**What you should do:**
Please copy, without changing anything, the part of the listing below that opens with the line containing "kingdom: Plantae" and closes with the line containing "scientific name: Vicia americana". Include both of those lines.

**Information supplied:**

* begin *

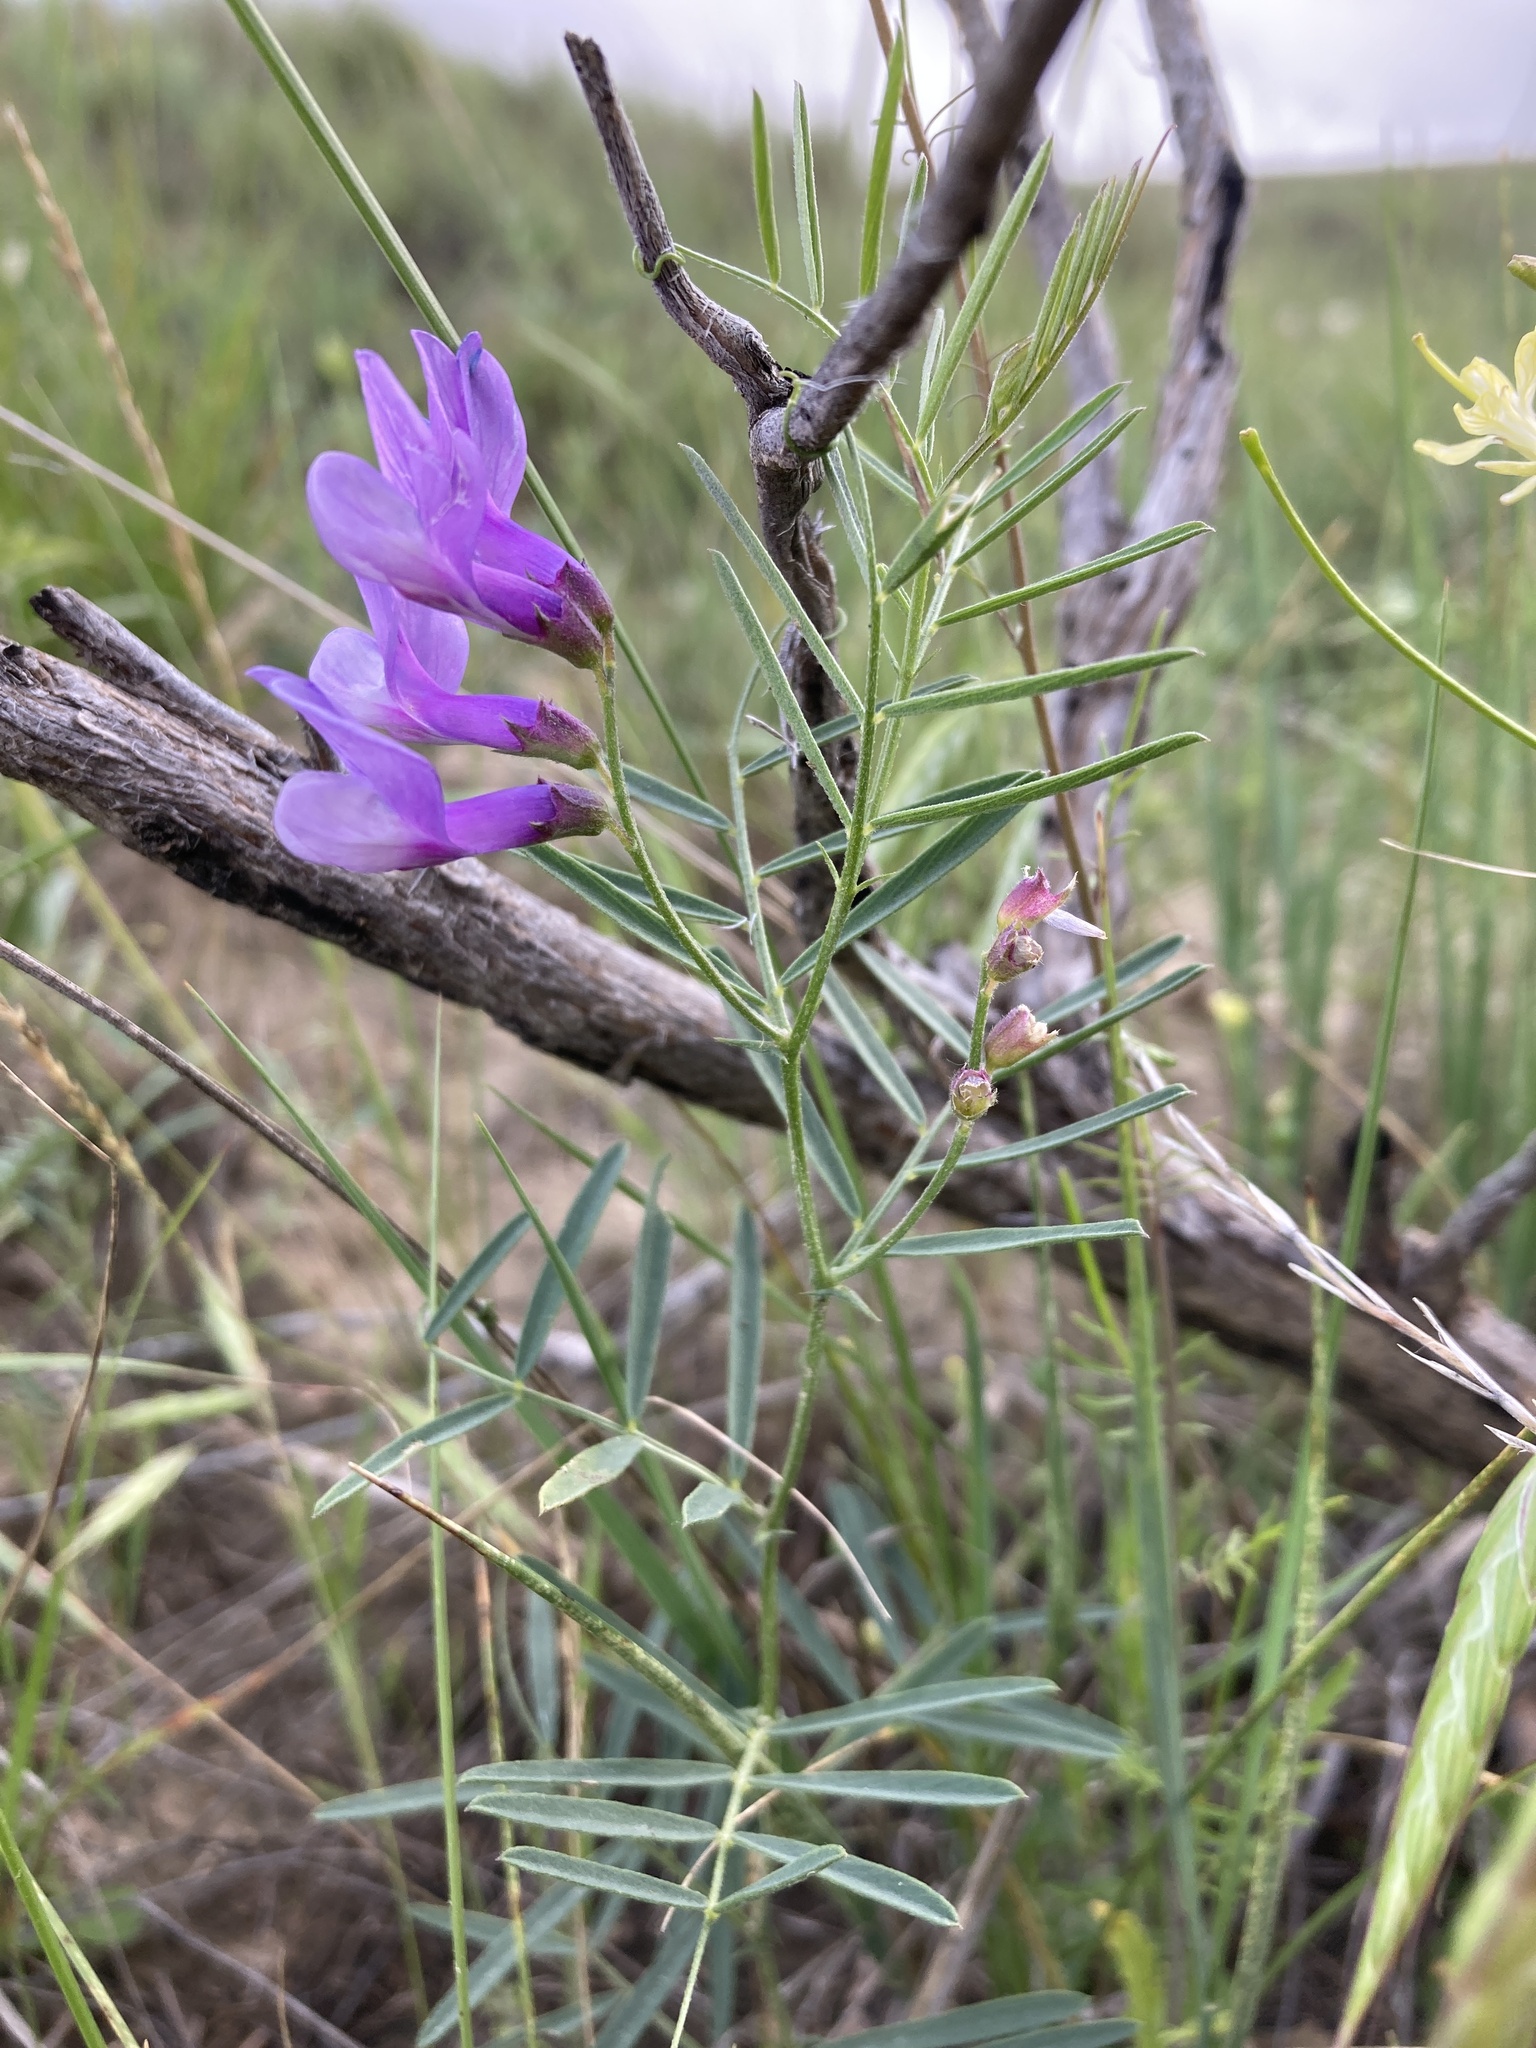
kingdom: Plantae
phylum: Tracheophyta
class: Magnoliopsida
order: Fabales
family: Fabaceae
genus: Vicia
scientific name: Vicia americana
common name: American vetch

* end *
* begin *

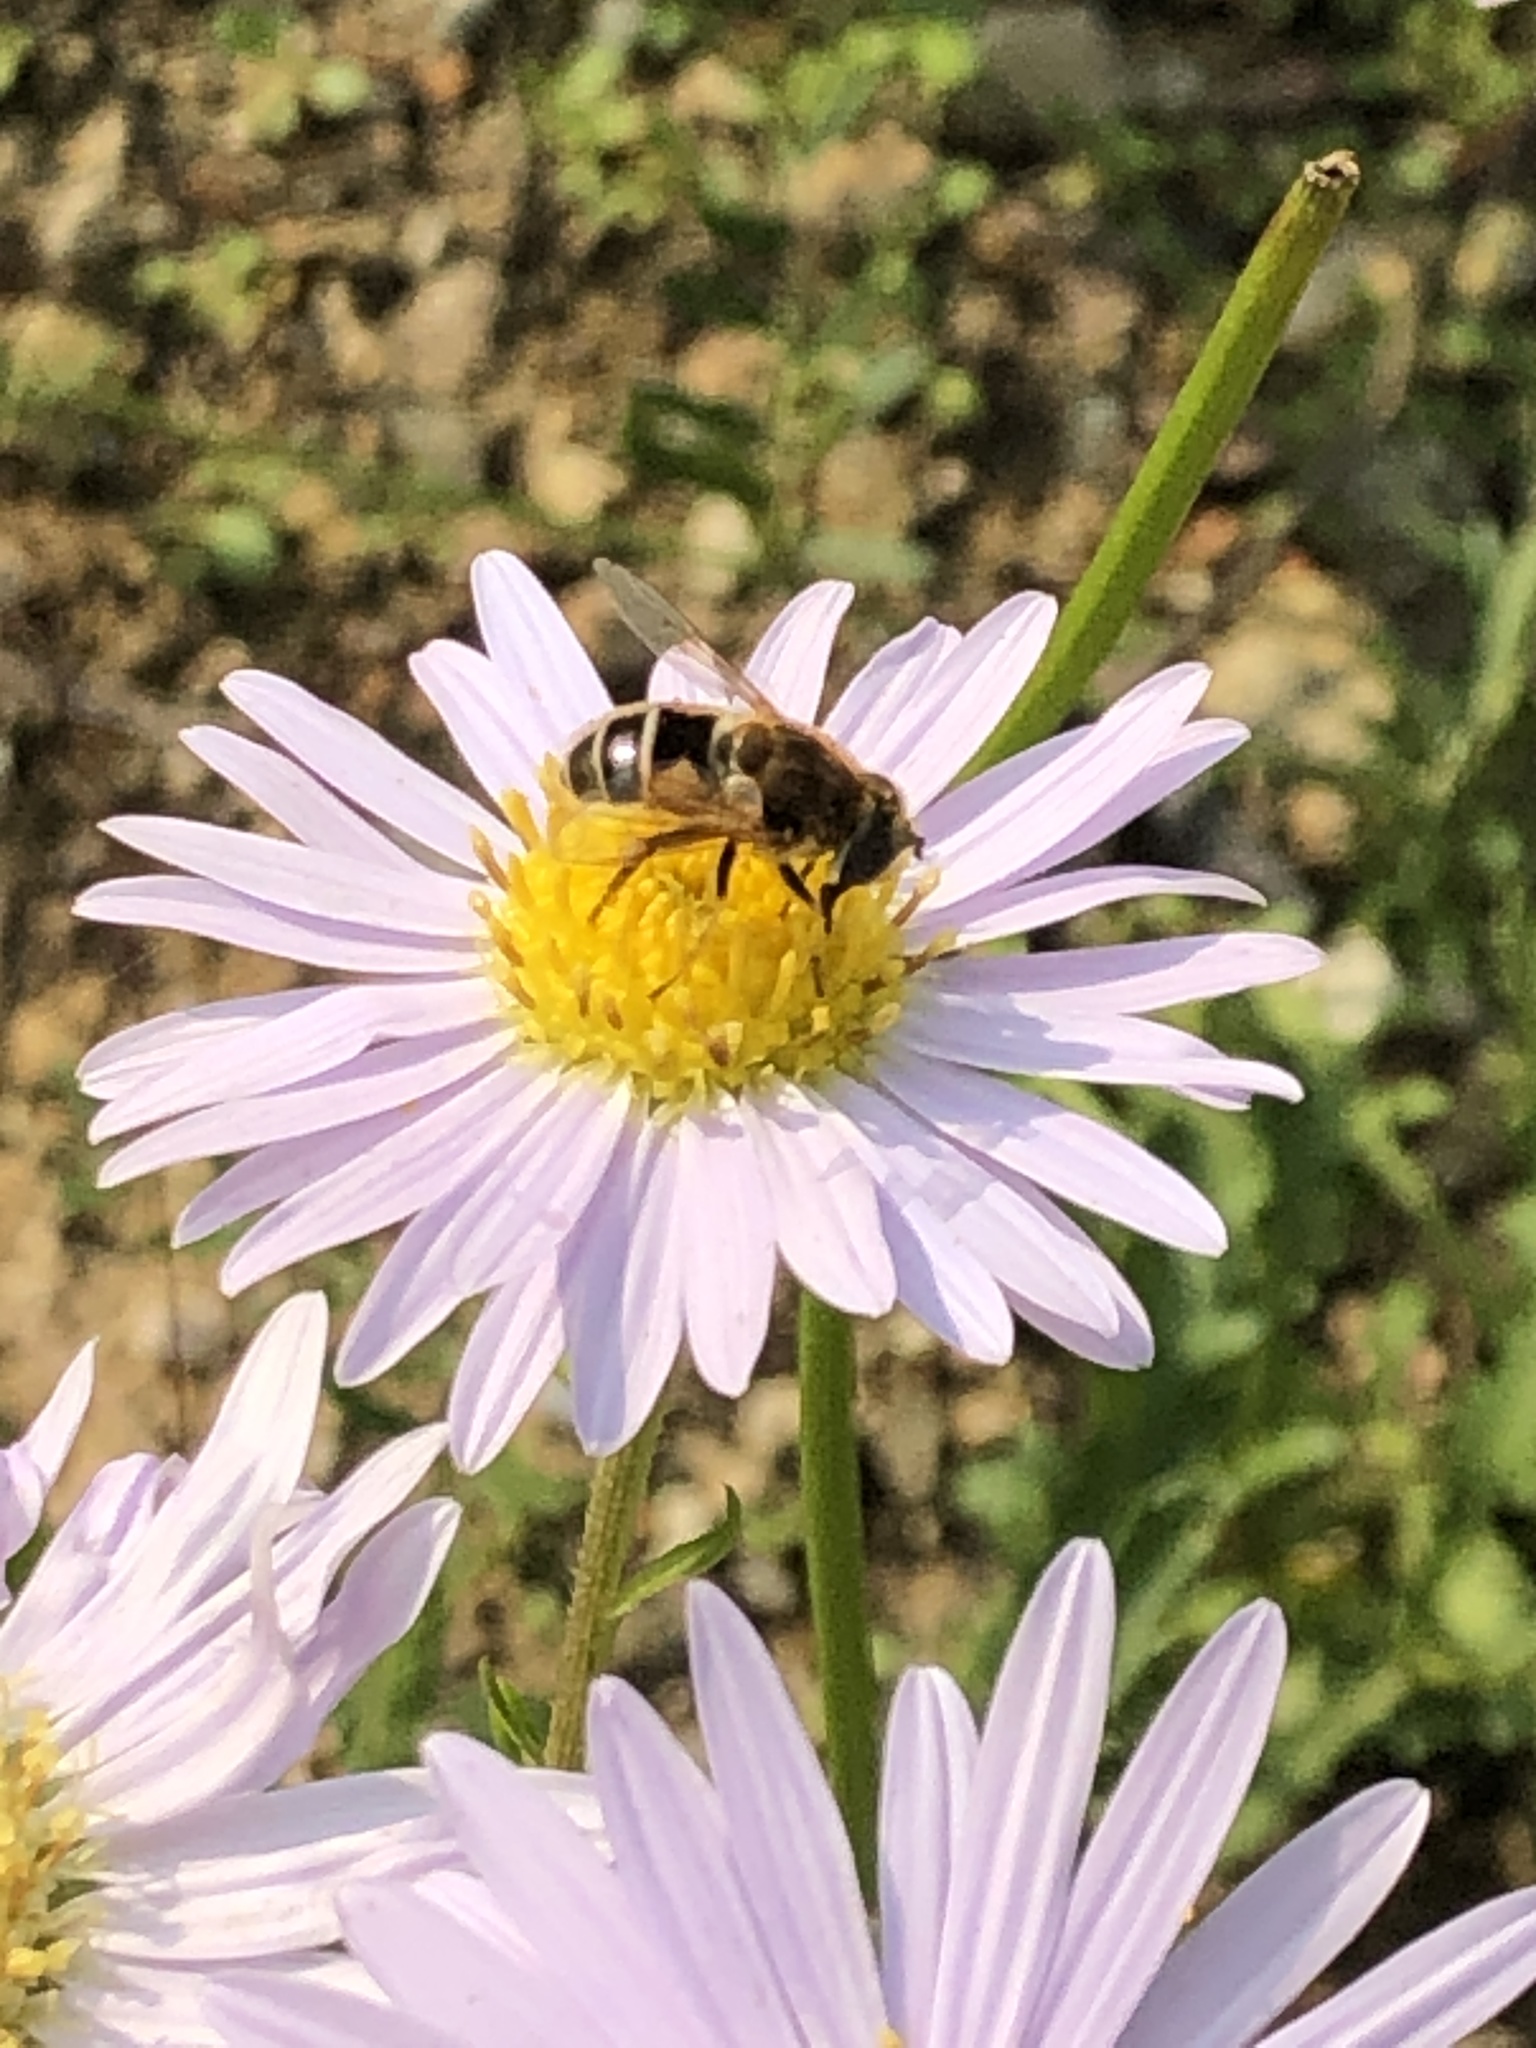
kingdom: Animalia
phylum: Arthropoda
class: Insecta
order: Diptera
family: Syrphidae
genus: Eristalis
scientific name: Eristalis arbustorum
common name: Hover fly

* end *

**Finished answer:**
kingdom: Plantae
phylum: Tracheophyta
class: Magnoliopsida
order: Fabales
family: Fabaceae
genus: Vicia
scientific name: Vicia americana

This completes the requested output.